Podcast 13 on the way
Brainy Gamer Podcast - Episode 13

The gaming tripod

Longtime gamers know that console wars are usually followed by periods of relative calm when the games themselves take center stage. With three apparently viable consoles and two well-established handheld systems all in place, now would seem to be such a time. It's been seventeen months since the launch of the Wii and PS3.

At the risk of ignoring many interesting games, I believe three just-released titles provide a telling snapshot of the gaming landscape. Grand Theft Auto IV, Mario Kart Wii, and Wii Fit provide three very different experiences for gamers and represent three distinct legs of a "gaming tripod" that illustrates the evolution of the medium in some useful ways. If you can bear with my awkward metaphor just a step further, I'll suggest that a tripod is apt because its primary function is to provide support and stability for a device (in this case, the games industry) perched on top.

Gta4boxart_2 GTA IV is the grand epic narrative experience - the evolved descendent of RPGs, adventure games, and other genres that rely on storytelling as a central component of the player's experience.
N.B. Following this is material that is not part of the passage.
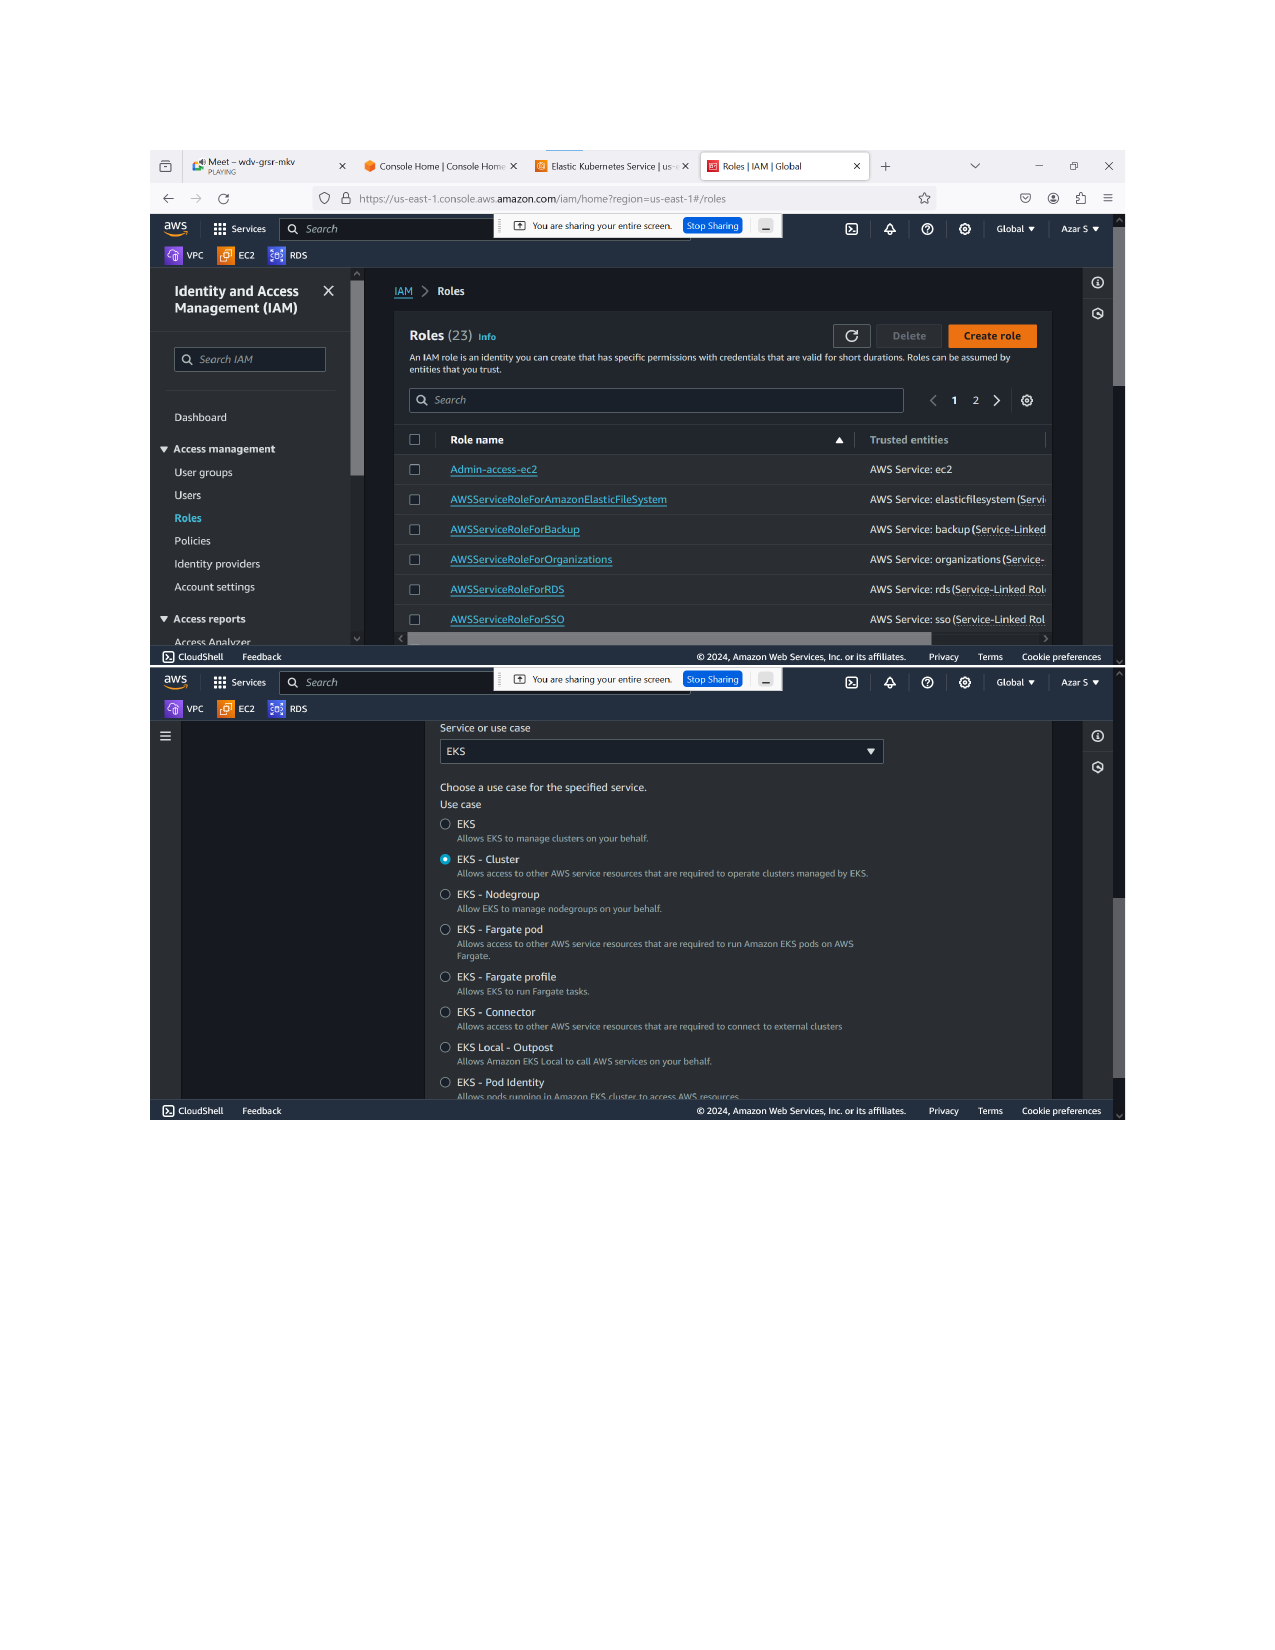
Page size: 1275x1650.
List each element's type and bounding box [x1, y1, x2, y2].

picture [150, 150, 1125, 665]
picture [150, 667, 1125, 1120]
Obviously these games contain ludic properties as well (rules, interface, timed objectives, win/lose missions, etc.), but at the risk of reawakening the slumbering narratology vs ludology beast, I believe GTA IV, more than any previous GTA game, aspires to provide an immersive storytelling environment and an empathetic connection between player and protagonist (Niko Bellic).

Mkwiiboxart Mario Kart Wii is the latest installment in a series that has always focused on playful colorful fun. No backstories. No cutscenes. No story-mode. The avatars are significant only to the degree that they represent various sets of racing characteristics. Most players don't associate meaning or identify with the characters in any certain way. Large bearded homophobic men will happily race as Princess Peach in a pink buggy if doing so will give them a racing edge. It's hard to imagine two video games more different - stylistically, tonally,  structurally, and aesthetically - than GTA IV and Mario Kart Wii. And that's a good thing for my tripod theory.

Wii Fit (available now in Japan and Europe - I played it at GDC in February) is something altogether different. I initially assumed its appeal would be based on integrating the balance board into games that could make unique use of it (snowboarding, surfing, etc.). I was trying to squeeze it into a paradigm I understood, and seeing the balance board as simply another game controller, this made sense to me. While it's clear the device can function in this way (and it ships with a collection of "balance games"), Miyamoto clearly has something very different in mind. If he were a tripod-metaphor man, I feel certain he would see Wii Fit as the third stabilizing leg of the gaming tripod. ;-)

Wii_fit_pal_boxart_2 Wii Fit is designed to function as a health station for families. Combining yoga with aerobic and muscle exercises, the system builds a game framework around these activities to provide feedback and make them more fun. Your avatar levels up (or down in this case, since it's based on weight and fitness) by grinding through repetitive but fun and rewarding tasks in a persistent environment tied to real time. The persistent real-time environment is the world you live in. When you check back into Wii Fit after that beer and bratwurst bender...your avatar will know about it and suffer the consequences with you.

Your Wii Fit avatar connects to you on a substantive and physically realized level. Instead of slicing your way through armies of orcs slouched in your chair munching Funyuns, Wii Fit presents you with an avatar who can only succeed if you do. She may not look nearly as cool as your Mage in her flowing robes and open midriff, but your cute little Mii has eliminated a layer of separation between you and your on-screen persona that no video game has ever removed. Guitar Hero and Rock Band come close, but Wii Fit requires your whole body and extends - if you "play" it right - into your whole life.

So in an odd and unexpected twist, Wii Fit arrives as a perfect complement to the narrative and the ludic. In its own unique ways, it is neither and both of these. Some will consider it no kind of game at all. It's a glorified scale that connects to your TV. Others, I believe, will engage with it in a variety of meaningful ways, both mentally and physically.

If you look at it the way I do, Wii Fit (and the door it opens to consumers putting a versatile gaming device in their living rooms) GTA IV and Mario Kart Wii look like three stable legs of a sturdy gaming tripod. At least for now. Who knows? Maybe this thing could become a four-legged table.